In the run-up to the allies’ invasion of Iraq in 2003, “There was a level of arrogance and ignorance,” she said. Garrels moved to Baghdad before the invasion to cover Iraq when it became clear to her that the Bush Administration was going to war.

She was one of only 16 U.S. journalists who remained in Iraq when the invasion began, and reported as the “shock and awe” of U.S. bombardment rocked the capital. In one memorable report, the NPR anchor says, “This is what Baghdad sounds like” as missiles are heard whistling and then detonating in huge explosions before Garrels starts her report.

By remaining behind to broadcast from Baghdad during the invasion, Garrels said she was fulfilling the essential function of the journalist in a free society—to provide others a glimpse of events as they unfold. This was the theme of her Morris Lecture—“Bearing Witness: One journalist’s take on covering the world”—and many of her conversations with journalism and political science students, as well as UPR listeners during her two-day visit.

Garrels says the U.S. news media were too accepting as the Bush Administration prepared to shift from hunting Al Quaeda in Afghanistan to attack Saddam Hussein for possessing weapons of mass destruction that were never found.

“One of the reasons why we got involved in Iraq is because we as journalists didn’t ask good questions,” she said, “and I accept responsibility, too.”

As most news organizations have reduced their foreign reporting to “zero”—most major newspapers and TV networks maintain foreign bureaus only in London, Garrels said—Americans are increasingly uninformed about the world. NPR is an exception, she pointed out, with more foreign bureaus around the world than most U.S. news outlets.

“I don’t think [Americans] are better informed today than a decade ago,” Garrels said.

While Americans have great opportunity to influence political decision-making, many know little about the world, and very few speak a foreign language, which is critical at time of complex global economy and an interdependent world.

“Military expeditions are not the answer.

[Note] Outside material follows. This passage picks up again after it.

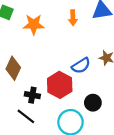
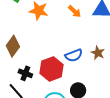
orange arrow: (73, 18) -> (75, 11), turned -56

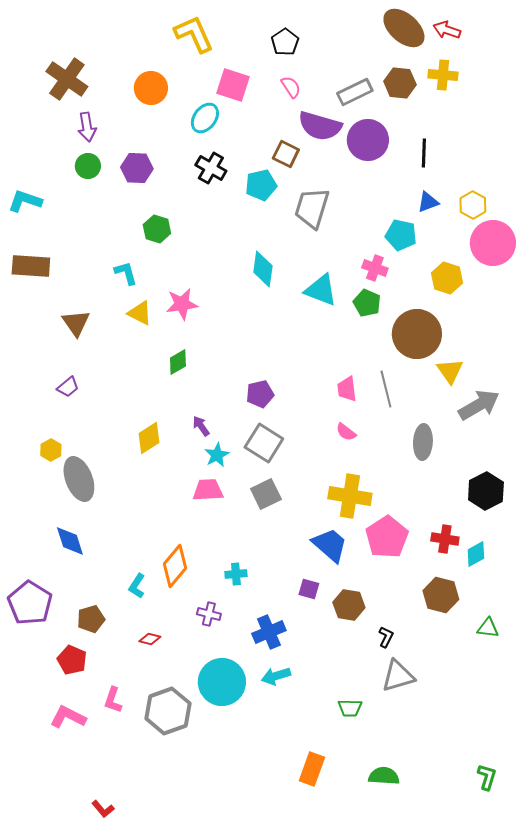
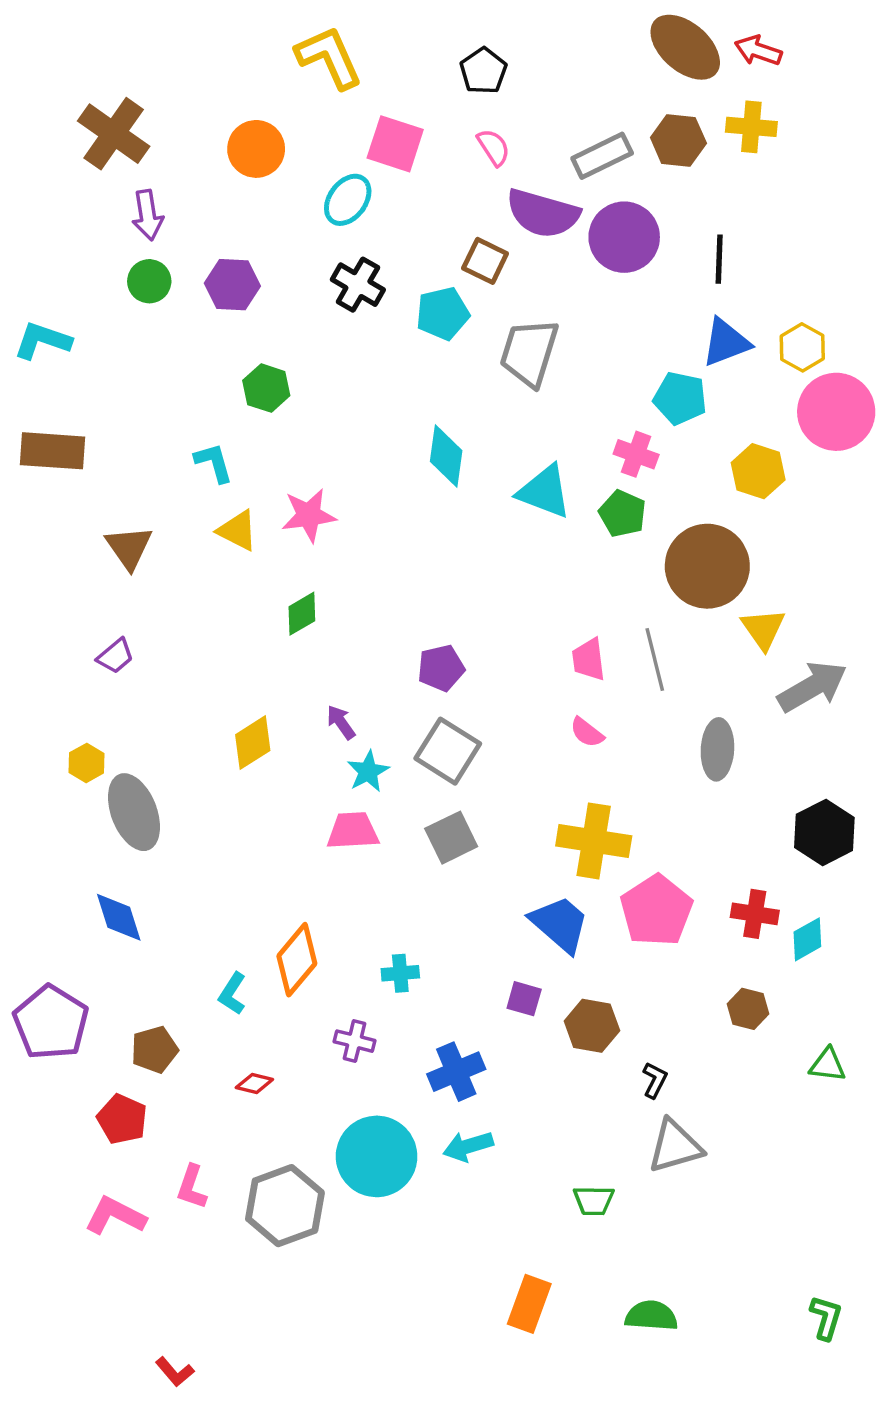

They are extremely costly,” Garrels said. “We simply can’t afford them as a nation.”

As foreign economies bloom, an increasing number of Americans will soon be seeking employment opportunities overseas, Garrels predicted. Lacking language skills and cultural understanding, they will find that not everyone in the world speaks English. Garrels said most Russian officials who she met during her recent trip down the Volga River did not speak English.

Garrels, who has won a Courage in Journalism Award from the International Women in Journalism Fund, said that as a woman she hadn’t been treated differently by predominantly patriarchal governments, because most of them see Americans as just “a foreigner” and leave gender out of the picture.

However, Garrels had to wear a burka once in order to interview an Islamic teacher. Burkas, the Afghani all-enveloping outer garment for women, have only a small screen before the woman’s eyes. Garrels said she was essentially blind unless she held the screen close to her eyes during the interview, all while trying to take notes and run a tape recorder.

During her visit to USU, Garrels signed copies of her 2003 book, Naked in Baghdad, which describes the daily journalistic survival practice in Baghdad. The title comes from her strategy for preventing government officials from confiscating her illegal satellite phone.

Living in hotels, reporters were not allowed to have satellite phones. However, the phone was essential as the centralized building where journalists went to send stories was under a bomb threat, and getting a line to the United States often took hours.

So when security officers came to search her hotel room, Garrels would tell them through the door that she was naked. The Muslim traditions and values did not allow the security officers to enter the room.

Garrels, who NBC News’ Tom Brokaw has described as “one of America’s most insightful and courageous journalists,” is now “retiring” to become a contributing correspondent at NPR, and will reduce her workload to occasional reporting trips while spending more time at home in rural northwestern Connecticut with her husband, cartoonist Vint Lawrence.

After more than 30 years on the road, she says, “I am glad I live here.”